We use corn stalks for bedding around here, lots of corn fields = lots of corn stalks. Last year we small sq baled around 200 bales and right now we only have about 30 or so left. We use the bales for the horse, cattle, pigs, and now the goats. They seem to love it, they play in them, and will eat some of the stalks more nibble, and they absorb lots.


----------



## Haglerfarm (Aug 11, 2008)

I quit using straw years ago. You get too much mastitis using it. Or I did. If I use bedding, and I usually don't, I use grass hay. Even at shows if possible. I love Sweet PDZ and use it often.


----------



## doublebowgoats (Mar 6, 2008)

I have a dirt floor that's had lime added and finished compost so that the floor is pretty hard. No bedding except when the kids come because the goats seem to dislike straw and shavings. Now what I would love to have is giant scoop made like a cat litter scoop to get the berries but haven't found one.


----------



## Sondra (Oct 25, 2007)

yeh me too Michelle I rake then sweep


----------



## Guest (Oct 28, 2008)

You guys live in Texas. For us Northern folks, bedding is a must. 

Sara


----------



## MeadowValleyFarm (Oct 21, 2008)

Amen to that!!!!!!!!!


----------



## Haglerfarm (Aug 11, 2008)

Absolutely, Sara, you guys certainly do need bedding. We used to in Tennessee, but not anymore, it seems. When I first got goats it was in the early 70s. We had frigid winters. I was surprised it was that cold in Tennessee. We had temps below zero very often and a lot of snow. Times sure have changed. Now we only have a few really cold days.
Les


----------



## NubianSoaps.com (Oct 26, 2007)

Damp cold dirt is where you harbor mastitis. I can't imgaine getting through our feb rains and muck without a deeply bedded barn, even down here.

Since we can't really get rid of parasites with our non freeze we can at least start kids out and keep does up out of the dirt with their just fresh udders. During the peak of lactation you simply dont' want them leaking on that dirt floor. Vicki


----------



## Sondra (Oct 25, 2007)

Think Vicki actually has more wet cold rain than we do up here. Now if I am freshening out does in the winter then of course I put bedding in (straw)


----------



## doublebowgoats (Mar 6, 2008)

Right.
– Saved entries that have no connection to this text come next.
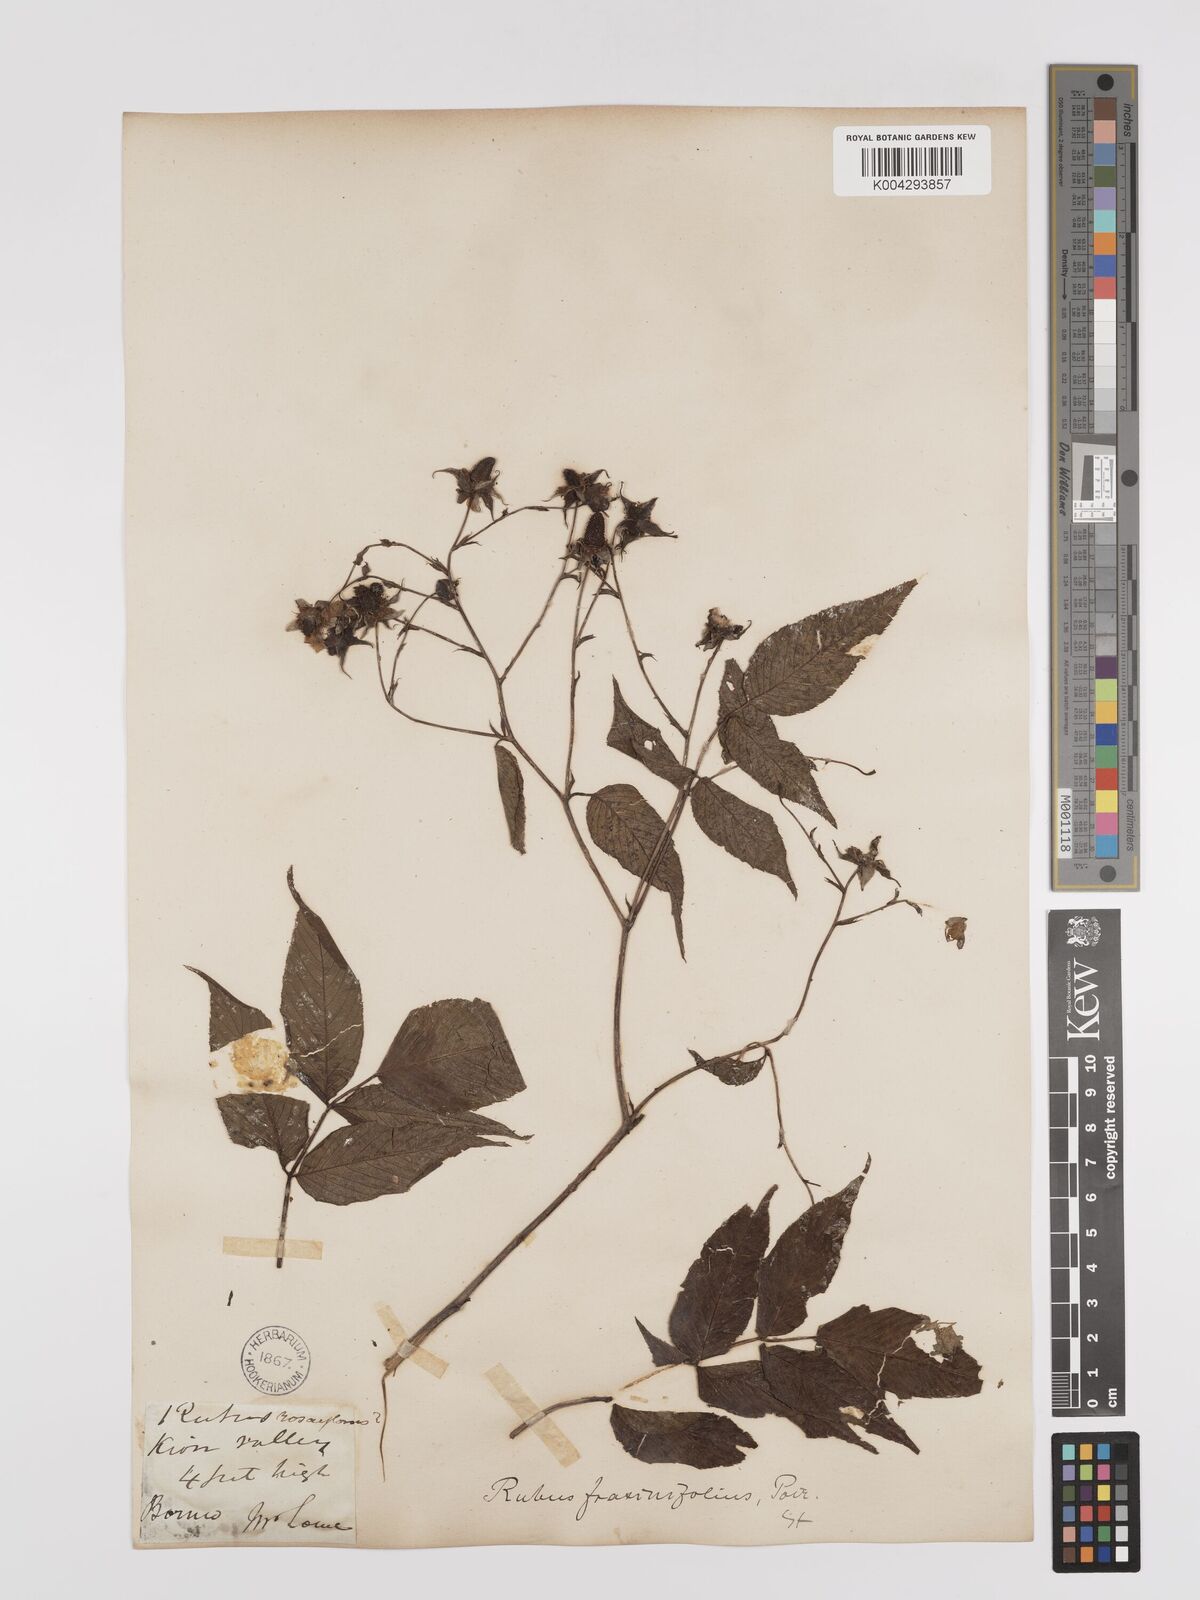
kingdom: Plantae
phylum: Tracheophyta
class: Magnoliopsida
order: Rosales
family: Rosaceae
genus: Rubus
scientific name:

I put out bedding as part of getting ready for kids.


----------



## MeadowValleyFarm (Oct 21, 2008)

We use corn stalks in the pens, and will be using a corn stalk and straw mix for kidding and the kids.


----------



## Bella Star (Oct 27, 2007)

Our goofy does have a nice clean pine needle barn and they are laying out under the pine trees and its cold . 
I do like to use natural free bedding and we had a lot of cornstalks that we burned, duh .. I will be gathering them all up this next summer as I didnt even think about using corn stalks ,THANKS for the tip Justin .


----------



## goatkid (Oct 26, 2007)

Here in Montana, we let the older goats sleep on dirt floors until it starts to get really cold out. Even on cold winter nights, some goats choose to sleep out under the stars on the hay they have pulled from their feeder. When the weather gets nasty, we put down a layer of pine shavings and top that with straw. We continue to bed that way when the babies start coming. Right now, my doeling house is the only one I've strawed. Kathie


----------



## Qvrfullmidwife (Oct 25, 2007)

"Even on cold winter nights, some goats choose to sleep out under the stars on the hay they have pulled from their feeder. "

Reminds me of our doe that we brought down from Maine at 6yrs old...on the coldest days here the Texan does were huddled together in the deeply bedded barn for warmth. Miss Maine was lying stretched out in the pasture as is soaking up all the cold that she could get!


----------



## MeadowValleyFarm (Oct 21, 2008)

Its funny how that there are those goats that seem to rather be outside no matter what the weather is like.


----------



## Suthrn (Oct 23, 2008)

quick question

Can we even get Straw here in Texas (east)???
Linda/Suthrn


----------



## NubianSoaps.com (Oct 26, 2007)

I got mine over in Conroe. You are north of me? Vicki


----------



## Sondra (Oct 25, 2007)

yep you can get straw but it isn't cheap anymore.


----------